Goal of the exercise
Your task is to transcribe all of the data below exactly, omitting the images.

Data section
┌──

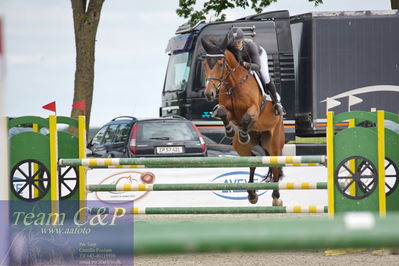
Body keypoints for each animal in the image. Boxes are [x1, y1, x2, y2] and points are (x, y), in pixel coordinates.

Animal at [202, 35, 286, 206]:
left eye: (220, 64)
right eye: (205, 64)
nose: (209, 93)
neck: (234, 84)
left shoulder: (254, 110)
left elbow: (247, 117)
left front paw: (242, 134)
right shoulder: (228, 111)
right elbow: (222, 112)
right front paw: (231, 131)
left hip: (274, 142)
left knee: (274, 165)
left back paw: (276, 197)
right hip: (242, 148)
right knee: (252, 161)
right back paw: (252, 194)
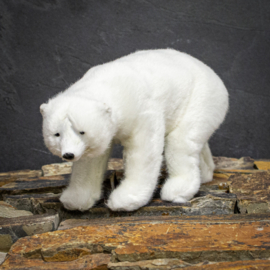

└──

Task response
Body keypoints for each animal in the image. Boxes are [x1, y1, x2, y2] and points are (x, y), in pixel coordinates.

Animal at [202, 35, 286, 206]:
left eye: (220, 64)
right eye: (205, 64)
nose: (209, 93)
neck: (234, 84)
left shoulder: (254, 110)
left elbow: (247, 117)
left front paw: (242, 134)
right shoulder: (228, 111)
right elbow: (222, 112)
right front paw: (231, 131)
left hip: (274, 142)
left knee: (274, 165)
left back paw: (276, 197)
right hip: (242, 148)
right knee: (252, 161)
right back paw: (252, 194)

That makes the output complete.